__Assigned task__.
Each line in the records that mentions the word "along" needs to be listed.

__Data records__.
········

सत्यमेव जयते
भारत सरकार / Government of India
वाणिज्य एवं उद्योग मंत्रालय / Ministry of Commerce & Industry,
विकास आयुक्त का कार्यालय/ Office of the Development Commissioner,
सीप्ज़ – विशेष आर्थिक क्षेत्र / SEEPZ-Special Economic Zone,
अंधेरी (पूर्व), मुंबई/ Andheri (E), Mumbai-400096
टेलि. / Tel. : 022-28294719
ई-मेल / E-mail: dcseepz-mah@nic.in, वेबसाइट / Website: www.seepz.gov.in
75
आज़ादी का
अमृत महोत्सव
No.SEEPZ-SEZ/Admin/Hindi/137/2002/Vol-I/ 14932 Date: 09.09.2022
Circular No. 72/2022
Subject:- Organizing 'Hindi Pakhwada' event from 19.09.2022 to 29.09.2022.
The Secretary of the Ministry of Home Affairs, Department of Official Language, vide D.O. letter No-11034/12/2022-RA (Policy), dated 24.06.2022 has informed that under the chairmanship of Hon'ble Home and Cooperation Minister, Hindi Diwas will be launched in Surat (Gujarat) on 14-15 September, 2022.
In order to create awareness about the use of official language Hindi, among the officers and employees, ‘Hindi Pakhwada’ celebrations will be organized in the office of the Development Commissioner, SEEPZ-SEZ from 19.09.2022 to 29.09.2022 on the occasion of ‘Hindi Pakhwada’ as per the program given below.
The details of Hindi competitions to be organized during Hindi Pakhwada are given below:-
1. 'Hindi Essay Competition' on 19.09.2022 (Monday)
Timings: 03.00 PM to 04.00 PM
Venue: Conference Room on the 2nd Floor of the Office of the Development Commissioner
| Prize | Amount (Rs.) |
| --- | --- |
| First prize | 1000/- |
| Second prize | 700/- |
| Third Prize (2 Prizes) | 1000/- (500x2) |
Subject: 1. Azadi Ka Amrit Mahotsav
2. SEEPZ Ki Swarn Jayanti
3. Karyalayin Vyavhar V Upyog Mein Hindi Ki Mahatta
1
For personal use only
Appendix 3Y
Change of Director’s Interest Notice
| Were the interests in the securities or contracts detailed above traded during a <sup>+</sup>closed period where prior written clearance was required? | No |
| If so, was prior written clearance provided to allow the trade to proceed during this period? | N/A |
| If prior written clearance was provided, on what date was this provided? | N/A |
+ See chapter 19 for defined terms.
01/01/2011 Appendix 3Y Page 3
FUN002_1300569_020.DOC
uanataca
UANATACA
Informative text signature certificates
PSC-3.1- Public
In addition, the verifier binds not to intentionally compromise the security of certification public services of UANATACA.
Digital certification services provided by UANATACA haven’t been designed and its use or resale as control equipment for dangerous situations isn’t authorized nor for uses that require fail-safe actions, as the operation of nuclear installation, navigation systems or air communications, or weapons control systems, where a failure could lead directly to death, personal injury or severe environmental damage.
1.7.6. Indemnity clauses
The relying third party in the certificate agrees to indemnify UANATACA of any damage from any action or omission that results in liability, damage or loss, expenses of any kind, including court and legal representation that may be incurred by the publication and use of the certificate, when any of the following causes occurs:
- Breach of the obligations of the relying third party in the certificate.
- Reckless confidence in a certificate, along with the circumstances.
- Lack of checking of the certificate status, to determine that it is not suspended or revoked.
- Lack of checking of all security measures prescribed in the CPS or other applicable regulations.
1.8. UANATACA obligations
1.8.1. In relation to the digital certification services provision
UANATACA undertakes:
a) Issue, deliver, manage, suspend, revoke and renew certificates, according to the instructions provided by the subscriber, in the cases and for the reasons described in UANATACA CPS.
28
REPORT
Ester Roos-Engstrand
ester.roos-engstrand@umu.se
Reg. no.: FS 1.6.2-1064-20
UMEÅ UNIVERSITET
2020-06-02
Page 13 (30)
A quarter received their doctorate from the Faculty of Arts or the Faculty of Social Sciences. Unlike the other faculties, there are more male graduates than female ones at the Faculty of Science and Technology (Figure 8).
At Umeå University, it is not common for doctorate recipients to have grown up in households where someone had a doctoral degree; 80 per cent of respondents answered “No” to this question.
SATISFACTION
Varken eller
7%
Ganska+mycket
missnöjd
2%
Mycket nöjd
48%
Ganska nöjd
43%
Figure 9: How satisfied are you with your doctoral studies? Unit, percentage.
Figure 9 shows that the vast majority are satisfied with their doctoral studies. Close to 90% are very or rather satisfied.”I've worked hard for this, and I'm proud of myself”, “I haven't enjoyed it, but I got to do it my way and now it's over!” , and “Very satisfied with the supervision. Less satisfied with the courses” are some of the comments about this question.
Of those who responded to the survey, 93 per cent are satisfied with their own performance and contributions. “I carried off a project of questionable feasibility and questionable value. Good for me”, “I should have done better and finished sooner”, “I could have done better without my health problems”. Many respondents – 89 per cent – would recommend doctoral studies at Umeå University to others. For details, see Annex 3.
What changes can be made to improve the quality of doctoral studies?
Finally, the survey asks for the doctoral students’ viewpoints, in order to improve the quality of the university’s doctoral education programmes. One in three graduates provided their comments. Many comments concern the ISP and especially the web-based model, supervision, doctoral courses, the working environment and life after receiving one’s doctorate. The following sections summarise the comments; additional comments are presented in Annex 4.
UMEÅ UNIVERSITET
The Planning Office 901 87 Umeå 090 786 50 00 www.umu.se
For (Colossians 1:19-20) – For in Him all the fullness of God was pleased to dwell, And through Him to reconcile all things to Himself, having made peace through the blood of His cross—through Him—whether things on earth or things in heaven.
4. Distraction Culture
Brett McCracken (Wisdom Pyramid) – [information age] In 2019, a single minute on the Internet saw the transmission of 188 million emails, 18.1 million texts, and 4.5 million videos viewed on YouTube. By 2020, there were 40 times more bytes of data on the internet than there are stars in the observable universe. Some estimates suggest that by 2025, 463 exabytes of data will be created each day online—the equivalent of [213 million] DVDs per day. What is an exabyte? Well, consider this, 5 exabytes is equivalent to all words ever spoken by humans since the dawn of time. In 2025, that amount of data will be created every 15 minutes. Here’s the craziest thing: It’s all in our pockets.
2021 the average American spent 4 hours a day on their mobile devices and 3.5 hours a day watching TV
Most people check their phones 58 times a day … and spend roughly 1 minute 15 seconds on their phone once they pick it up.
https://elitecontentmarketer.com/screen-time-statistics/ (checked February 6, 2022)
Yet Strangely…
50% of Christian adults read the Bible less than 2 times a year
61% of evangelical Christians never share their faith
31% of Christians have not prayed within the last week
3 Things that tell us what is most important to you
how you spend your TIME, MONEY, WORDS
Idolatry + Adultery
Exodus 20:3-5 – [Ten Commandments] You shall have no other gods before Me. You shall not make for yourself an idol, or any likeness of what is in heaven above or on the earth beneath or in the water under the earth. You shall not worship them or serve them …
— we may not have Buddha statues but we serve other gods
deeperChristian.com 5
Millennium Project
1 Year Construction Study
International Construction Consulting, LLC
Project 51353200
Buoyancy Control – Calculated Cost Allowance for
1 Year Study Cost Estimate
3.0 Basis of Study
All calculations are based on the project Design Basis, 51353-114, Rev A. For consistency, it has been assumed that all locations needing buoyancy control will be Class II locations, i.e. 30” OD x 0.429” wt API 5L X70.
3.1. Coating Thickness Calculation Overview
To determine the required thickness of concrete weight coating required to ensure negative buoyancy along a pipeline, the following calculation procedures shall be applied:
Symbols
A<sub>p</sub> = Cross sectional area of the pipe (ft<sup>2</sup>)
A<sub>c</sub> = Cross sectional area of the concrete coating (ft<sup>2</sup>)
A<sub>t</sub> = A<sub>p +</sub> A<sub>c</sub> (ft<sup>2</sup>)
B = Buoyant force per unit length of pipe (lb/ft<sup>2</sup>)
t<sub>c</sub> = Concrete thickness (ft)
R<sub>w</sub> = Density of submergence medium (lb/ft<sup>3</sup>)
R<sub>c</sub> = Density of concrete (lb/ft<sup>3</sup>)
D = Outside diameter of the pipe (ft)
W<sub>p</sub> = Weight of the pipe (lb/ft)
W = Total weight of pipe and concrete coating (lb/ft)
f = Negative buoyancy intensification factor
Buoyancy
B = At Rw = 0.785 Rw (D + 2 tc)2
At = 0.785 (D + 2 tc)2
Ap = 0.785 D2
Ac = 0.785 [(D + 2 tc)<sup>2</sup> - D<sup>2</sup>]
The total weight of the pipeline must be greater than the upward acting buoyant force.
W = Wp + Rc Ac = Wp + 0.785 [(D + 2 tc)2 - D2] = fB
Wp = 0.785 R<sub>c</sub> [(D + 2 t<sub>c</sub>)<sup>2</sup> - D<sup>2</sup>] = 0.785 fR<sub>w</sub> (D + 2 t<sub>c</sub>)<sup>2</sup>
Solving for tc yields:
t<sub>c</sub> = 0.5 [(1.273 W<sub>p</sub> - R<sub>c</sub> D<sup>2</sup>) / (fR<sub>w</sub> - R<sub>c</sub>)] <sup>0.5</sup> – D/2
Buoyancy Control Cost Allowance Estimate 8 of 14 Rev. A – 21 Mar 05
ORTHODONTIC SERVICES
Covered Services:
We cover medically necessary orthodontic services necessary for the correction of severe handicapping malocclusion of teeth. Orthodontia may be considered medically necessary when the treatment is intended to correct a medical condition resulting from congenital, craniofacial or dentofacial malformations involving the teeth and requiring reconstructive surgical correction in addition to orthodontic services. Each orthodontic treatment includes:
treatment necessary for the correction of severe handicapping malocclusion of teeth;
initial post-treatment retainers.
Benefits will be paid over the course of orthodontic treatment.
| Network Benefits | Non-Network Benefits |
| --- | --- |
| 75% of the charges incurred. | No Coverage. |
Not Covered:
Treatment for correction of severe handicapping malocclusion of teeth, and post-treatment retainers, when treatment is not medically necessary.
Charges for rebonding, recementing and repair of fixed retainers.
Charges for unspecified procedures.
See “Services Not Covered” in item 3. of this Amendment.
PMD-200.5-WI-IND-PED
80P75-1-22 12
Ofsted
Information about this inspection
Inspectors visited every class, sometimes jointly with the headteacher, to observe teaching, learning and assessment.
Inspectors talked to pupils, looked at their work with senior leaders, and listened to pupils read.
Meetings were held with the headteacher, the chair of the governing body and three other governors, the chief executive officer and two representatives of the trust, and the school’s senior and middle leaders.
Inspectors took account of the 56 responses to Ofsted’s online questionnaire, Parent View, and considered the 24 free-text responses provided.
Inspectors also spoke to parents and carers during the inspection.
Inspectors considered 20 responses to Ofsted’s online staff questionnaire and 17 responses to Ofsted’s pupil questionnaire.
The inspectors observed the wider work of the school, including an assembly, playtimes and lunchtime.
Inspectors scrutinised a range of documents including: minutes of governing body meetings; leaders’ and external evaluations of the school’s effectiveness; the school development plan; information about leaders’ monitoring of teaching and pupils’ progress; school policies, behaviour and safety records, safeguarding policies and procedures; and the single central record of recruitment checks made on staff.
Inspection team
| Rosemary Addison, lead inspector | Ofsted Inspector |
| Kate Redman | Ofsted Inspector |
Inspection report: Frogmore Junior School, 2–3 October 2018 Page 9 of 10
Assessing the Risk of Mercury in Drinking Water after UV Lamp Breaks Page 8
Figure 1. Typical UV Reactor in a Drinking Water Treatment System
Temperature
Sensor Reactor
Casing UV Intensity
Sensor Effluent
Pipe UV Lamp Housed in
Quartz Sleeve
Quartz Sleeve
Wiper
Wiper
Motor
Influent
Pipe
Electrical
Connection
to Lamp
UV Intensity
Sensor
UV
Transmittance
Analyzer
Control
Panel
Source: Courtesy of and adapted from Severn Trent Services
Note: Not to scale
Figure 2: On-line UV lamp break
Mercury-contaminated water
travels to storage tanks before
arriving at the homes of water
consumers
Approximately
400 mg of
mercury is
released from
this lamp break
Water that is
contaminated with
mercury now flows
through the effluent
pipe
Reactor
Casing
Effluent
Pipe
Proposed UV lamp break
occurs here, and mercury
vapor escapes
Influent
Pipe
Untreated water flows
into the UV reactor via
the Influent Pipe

········

__Exercise result__.
- Reckless confidence in a certificate, along with the circumstances.
To determine the required thickness of concrete weight coating required to ensure negative buoyancy along a pipeline, the following calculation procedures shall be applied:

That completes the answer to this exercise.